#### What to produce:
Which lines of the entries contain the string "очень"? Copy each of them.

#### Data for the task:
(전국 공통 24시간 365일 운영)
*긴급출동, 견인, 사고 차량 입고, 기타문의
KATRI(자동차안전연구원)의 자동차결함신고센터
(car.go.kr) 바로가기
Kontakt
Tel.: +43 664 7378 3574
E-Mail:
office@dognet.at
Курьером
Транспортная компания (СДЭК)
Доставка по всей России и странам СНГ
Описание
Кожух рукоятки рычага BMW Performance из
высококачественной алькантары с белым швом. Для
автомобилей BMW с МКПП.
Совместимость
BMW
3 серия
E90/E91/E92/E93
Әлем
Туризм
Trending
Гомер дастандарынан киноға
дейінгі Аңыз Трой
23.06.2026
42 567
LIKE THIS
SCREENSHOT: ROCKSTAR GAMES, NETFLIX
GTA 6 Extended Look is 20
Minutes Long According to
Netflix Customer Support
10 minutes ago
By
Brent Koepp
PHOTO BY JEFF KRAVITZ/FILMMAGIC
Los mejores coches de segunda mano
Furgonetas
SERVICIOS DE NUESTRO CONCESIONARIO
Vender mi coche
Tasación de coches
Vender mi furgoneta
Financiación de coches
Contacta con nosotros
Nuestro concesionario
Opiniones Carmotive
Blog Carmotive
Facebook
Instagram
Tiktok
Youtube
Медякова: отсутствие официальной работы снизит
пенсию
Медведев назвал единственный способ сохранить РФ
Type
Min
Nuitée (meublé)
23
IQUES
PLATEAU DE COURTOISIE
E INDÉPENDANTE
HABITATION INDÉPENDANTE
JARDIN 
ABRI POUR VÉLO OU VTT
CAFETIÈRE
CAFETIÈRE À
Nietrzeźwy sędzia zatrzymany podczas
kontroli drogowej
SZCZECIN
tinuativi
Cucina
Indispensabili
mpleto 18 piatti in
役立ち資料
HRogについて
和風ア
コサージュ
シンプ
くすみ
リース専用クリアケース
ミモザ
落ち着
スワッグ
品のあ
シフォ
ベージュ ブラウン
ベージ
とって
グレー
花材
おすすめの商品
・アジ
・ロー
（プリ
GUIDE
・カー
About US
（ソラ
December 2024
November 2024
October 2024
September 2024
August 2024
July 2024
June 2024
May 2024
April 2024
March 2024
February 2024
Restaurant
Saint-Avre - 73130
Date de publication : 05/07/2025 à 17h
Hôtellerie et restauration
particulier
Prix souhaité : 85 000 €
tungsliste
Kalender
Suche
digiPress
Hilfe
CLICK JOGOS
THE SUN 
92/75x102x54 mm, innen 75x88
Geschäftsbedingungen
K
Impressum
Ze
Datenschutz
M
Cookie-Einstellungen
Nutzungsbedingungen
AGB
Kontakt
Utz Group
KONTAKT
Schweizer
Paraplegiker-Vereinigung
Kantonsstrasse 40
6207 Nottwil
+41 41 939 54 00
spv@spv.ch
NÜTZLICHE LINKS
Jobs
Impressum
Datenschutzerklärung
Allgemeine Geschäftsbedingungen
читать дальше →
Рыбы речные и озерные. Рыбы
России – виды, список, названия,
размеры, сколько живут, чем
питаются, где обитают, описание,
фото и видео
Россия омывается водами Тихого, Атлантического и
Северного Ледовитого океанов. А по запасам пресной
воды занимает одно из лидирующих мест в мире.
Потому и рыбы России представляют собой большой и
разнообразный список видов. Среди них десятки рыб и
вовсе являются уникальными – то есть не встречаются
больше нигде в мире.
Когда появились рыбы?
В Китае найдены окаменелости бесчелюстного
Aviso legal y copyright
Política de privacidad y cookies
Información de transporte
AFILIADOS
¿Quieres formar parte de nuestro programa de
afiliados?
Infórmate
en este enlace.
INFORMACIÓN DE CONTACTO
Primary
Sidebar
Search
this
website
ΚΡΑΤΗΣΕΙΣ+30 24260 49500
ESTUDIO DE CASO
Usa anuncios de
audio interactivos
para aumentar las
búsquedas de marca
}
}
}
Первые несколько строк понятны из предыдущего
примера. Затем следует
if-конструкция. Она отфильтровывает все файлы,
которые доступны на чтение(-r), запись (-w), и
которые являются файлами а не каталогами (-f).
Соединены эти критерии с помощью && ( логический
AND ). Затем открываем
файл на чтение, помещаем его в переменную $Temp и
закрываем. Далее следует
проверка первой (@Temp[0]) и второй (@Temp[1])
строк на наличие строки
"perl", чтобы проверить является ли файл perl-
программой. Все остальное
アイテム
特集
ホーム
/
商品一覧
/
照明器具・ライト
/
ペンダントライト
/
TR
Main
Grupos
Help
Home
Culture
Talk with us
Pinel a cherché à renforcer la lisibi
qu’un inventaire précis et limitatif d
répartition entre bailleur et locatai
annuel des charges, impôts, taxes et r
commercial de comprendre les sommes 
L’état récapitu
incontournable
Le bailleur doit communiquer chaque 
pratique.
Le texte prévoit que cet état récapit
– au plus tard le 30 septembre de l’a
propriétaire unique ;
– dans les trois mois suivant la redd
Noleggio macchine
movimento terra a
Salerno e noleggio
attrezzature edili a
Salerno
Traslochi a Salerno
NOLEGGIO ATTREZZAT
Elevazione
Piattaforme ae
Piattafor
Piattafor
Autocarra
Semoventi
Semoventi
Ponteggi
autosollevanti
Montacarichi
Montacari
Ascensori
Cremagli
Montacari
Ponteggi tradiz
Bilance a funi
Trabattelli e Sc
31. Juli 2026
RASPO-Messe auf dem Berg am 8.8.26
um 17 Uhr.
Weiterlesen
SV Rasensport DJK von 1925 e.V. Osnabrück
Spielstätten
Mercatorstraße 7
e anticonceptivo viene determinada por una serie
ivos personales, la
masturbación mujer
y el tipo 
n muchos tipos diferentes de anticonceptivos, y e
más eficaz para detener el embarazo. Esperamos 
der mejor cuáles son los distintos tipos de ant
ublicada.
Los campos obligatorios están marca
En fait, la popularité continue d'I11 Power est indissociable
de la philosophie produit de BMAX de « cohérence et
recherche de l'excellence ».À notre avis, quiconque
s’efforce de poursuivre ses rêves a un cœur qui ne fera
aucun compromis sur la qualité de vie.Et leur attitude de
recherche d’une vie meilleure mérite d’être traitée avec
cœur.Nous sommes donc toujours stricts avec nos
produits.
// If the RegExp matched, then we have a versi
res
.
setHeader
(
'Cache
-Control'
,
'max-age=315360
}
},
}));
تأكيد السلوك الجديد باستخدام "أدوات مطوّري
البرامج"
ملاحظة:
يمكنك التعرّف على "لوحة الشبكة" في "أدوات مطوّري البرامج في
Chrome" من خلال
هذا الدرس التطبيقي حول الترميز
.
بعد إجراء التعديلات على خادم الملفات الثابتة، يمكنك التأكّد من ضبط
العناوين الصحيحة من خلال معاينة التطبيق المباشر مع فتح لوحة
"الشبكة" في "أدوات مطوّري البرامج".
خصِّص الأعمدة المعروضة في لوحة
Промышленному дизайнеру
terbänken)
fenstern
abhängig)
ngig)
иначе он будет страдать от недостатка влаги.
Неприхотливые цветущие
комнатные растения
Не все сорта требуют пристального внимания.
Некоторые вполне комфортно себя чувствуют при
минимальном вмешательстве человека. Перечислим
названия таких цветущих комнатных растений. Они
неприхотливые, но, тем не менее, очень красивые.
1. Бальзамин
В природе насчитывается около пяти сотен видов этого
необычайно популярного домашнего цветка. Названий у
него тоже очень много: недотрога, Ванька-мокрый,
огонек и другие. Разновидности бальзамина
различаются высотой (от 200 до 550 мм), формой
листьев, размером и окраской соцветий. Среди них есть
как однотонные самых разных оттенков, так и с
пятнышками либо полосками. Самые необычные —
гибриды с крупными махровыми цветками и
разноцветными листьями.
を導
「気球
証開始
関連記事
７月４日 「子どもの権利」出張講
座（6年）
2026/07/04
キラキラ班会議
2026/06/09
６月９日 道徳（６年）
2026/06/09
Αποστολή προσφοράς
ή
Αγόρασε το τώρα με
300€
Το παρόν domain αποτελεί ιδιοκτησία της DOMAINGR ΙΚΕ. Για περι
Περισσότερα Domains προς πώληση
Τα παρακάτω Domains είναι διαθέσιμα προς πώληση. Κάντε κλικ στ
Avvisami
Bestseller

#### Worked solution:
неприхотливые, но, тем не менее, очень красивые.
него тоже очень много: недотрога, Ванька-мокрый,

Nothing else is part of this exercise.